• (bkz: depresyon)
  • insan hayatinda, belirli donemler, her gun bos ve anlamsiz gecirilmelidir. muzikteki es gibidir bu bosluklar. onlar omazsa melodi de olmaz.
  • yoğun iş temposundan muzdarip bazı kişilerin hayalini kurdukları durum. bu kişilere "yıllık izninde ne yapacaksın" diye sorulduğunda da sıklıkla bu durumla paralel, "hiçbirşey yapmadan sebze gibi oturacağım" cevabını verirler.
  • "ot olsam fotosentez yapardim" turu dusuncelerin icinde gomulu kalmak, hicbirsey olmuyor diye hicbirsey yapmamak, uyudukca uyumak istemek, yorulmaktan yorulmak, icten ice "kastamonu kastamonu depresyon!" tezahuratlarini tutturmak, playlistteki bir iki sarkiyi degistirmeye usenip ustuste song to the siren, where i end and you begin, fugitive motel turunde sarkilar dinlemek.. telefon beklemek ama calinca acmamak, mail beklemek ama sadece spam mailleri almak, mail yazmamak, aramamak, sormamak.. how to disappear completely sarkisini dinlemek ama cevabini dusunmeye usenmek.. "meraba biz senin eski kotu anilariniz" diyen vadaaaaa'lardan bozma tip adamlari uzaktan seyretip "ne istiyorsaniz sizin olsun, bana dokunmayin" demek.. ta ki 360 derecelik tekme atma zamani gelip kendi kiciniza tekmeyi basana kadar, tembel kicinizdaki kani beyninize pompalayincaya kadar..
    `
    (bkz: i should throw myself under a train)
    (bkz: vs)
    (bkz: what a wonderful world)
  • bundan daha fenası bütün gün bir yığın iş yapıldığı halde akşam olunca günün boş ve anlamsız olduğunu düşünmek / fark etmektir.

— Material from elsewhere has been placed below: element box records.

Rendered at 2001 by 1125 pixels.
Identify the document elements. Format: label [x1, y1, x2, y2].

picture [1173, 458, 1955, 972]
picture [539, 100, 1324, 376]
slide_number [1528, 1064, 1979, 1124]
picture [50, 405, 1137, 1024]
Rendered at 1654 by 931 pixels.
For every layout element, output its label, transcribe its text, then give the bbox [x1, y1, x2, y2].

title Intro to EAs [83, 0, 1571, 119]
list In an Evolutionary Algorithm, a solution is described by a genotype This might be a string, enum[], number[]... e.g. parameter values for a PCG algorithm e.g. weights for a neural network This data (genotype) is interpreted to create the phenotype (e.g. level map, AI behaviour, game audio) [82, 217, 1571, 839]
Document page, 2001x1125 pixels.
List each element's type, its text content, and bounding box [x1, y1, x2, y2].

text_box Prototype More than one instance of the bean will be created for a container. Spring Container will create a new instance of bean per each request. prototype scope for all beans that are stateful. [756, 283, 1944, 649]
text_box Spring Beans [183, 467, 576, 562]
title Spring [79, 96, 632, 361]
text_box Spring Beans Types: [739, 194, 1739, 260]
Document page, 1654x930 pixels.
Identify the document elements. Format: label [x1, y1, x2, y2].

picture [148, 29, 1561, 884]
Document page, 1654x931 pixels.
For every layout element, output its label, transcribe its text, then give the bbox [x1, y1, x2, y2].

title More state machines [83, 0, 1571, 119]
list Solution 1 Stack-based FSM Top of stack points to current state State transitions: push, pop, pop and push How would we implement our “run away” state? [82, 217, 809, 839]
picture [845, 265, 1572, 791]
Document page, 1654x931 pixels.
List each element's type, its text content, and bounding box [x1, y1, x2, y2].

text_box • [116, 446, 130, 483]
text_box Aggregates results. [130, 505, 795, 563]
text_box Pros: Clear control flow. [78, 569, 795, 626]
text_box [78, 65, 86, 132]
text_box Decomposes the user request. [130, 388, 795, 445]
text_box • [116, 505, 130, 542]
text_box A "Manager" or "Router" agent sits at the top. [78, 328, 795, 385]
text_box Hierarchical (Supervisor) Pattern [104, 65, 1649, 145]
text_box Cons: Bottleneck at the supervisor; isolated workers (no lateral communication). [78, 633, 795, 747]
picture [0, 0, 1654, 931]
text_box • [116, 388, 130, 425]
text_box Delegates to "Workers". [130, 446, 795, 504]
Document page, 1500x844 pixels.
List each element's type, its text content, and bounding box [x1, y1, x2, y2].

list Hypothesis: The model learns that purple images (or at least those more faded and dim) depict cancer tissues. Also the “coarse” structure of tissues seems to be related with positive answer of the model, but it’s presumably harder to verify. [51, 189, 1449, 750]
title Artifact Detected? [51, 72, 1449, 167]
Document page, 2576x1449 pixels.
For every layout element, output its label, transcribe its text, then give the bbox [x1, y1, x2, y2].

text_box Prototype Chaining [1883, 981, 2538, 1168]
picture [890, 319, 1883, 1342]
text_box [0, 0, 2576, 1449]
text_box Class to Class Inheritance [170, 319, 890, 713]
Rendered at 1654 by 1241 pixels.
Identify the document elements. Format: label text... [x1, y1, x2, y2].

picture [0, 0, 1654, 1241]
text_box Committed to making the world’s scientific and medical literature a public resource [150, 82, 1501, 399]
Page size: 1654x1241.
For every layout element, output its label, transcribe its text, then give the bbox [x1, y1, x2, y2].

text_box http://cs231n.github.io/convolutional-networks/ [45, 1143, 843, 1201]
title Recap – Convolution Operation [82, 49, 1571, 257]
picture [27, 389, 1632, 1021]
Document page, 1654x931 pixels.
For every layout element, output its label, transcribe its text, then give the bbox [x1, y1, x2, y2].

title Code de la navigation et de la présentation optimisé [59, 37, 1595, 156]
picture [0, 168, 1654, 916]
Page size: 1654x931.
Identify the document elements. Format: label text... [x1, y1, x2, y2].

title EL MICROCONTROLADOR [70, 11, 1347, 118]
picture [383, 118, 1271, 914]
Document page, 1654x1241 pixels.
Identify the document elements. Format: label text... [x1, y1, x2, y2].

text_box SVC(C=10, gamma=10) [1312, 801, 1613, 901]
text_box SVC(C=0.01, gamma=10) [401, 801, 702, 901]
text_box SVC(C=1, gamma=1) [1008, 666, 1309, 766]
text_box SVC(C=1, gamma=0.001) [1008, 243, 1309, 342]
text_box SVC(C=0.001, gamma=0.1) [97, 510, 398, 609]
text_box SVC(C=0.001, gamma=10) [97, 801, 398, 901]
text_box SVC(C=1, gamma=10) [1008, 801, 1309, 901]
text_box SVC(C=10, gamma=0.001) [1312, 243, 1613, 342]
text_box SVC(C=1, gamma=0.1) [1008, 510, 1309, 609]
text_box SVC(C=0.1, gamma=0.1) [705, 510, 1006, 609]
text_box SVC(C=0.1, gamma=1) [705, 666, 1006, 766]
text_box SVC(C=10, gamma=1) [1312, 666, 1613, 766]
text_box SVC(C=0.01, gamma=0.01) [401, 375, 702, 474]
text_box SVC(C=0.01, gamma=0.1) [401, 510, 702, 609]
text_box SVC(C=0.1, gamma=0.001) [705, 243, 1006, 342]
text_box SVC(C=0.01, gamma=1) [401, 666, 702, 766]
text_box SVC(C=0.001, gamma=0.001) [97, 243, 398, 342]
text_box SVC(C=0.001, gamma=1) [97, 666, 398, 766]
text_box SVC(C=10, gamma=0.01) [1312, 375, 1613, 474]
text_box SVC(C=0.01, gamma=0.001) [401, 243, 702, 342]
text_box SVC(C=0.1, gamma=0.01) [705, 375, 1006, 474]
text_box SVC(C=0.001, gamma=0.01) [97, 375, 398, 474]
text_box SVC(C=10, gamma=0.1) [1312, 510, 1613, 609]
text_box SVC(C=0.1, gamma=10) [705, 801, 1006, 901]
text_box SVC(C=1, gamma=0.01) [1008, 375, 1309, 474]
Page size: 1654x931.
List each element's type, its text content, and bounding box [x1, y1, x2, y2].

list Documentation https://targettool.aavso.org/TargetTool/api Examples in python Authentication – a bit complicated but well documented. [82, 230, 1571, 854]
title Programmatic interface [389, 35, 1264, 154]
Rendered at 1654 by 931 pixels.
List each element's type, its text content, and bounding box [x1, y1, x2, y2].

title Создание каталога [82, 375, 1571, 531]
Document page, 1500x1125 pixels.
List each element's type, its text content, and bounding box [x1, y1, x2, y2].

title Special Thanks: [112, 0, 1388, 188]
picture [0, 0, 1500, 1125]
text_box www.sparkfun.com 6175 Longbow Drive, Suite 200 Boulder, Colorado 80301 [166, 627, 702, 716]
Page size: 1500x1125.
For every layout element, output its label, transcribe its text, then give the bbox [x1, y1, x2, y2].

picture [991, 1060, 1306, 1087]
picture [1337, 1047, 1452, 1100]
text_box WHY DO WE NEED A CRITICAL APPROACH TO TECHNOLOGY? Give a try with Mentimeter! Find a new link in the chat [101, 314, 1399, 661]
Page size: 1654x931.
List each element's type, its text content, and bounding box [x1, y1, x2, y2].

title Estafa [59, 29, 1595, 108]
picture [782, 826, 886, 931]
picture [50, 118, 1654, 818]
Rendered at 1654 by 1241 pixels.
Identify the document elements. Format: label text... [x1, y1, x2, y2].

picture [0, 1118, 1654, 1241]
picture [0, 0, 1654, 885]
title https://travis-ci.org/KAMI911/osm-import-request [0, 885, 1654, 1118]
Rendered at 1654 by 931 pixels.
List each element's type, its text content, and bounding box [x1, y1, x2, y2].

  • üniversiteden mezun olup iş arayanların içinde bulunduğu durum
  • insan günlerinin "boş ve anlamsız" olduğunu, yaşadığı diğer günlerle kıyaslamaya giderek farkeder. dolunun ve anlamın olmadığı yerde ne boşun ne de anlamsızlığın anlamı kalır. bu açıdan, "her günü boş ve anlamsız geçirmek" ten ziyade her günün boş ve anlamsız olduğunu düşünülen bir periyod vardır. bu periyod ise bazen ego pohpohlanması ile bazen de bir parça çikolata ile son bulur. zaman içinde de kendini tekrar eder ve yine son bulur. genel olarak, hayatı olduğu gibi kabul edememekten kaynaklanır*.
    (bkz: bitmek tükenmek bilmeyen anlam arayışı)
  • yakın zamanda kişiyi iç hesaplaşmaların, sonu gelmez soruların içine atacak olan; kısa süre sonra beyin kıvrımlarının zaman ve mekandan bağımsız olarak bir "evrensel çözüm" bulmaya çalışmasıyla ve eğer enerji yeterli miktarda ise kişinin kendi içine dönüp, zihninin ve ruhunun içinde nefis bir keşif yapmasıyla son bulacak durum. düşünmek, düşünmek, düşünmek için biçilmiş kaftan. dışardan bakınca anlamsız görünse de, "işi olmayan şeytan kendi kuyruğuyla oynarmış" sözünün dile dökülmüş hali. yoksa, kimsenin boş ve anlamsız geçirecek vakti olmasa, düşünsel açıdan oldukça zavallı bir halde olunmasına sebep olurdu diye düşündürten durum aynı zamanda.
  • biri birine musavi iki gunden, biri heba olmuş demektir, mealinde bir hadis vardır.
    yani dinen de yerilen bir eylemsizliktir.
    insanın ameli sonsuzluk icinde 'anlamsız' gozukse de albayın da isbetle belirttiği gibi; insanın kendisini anlamsızlaştırcak bu durum; esref i mahlukata men edilmiştir.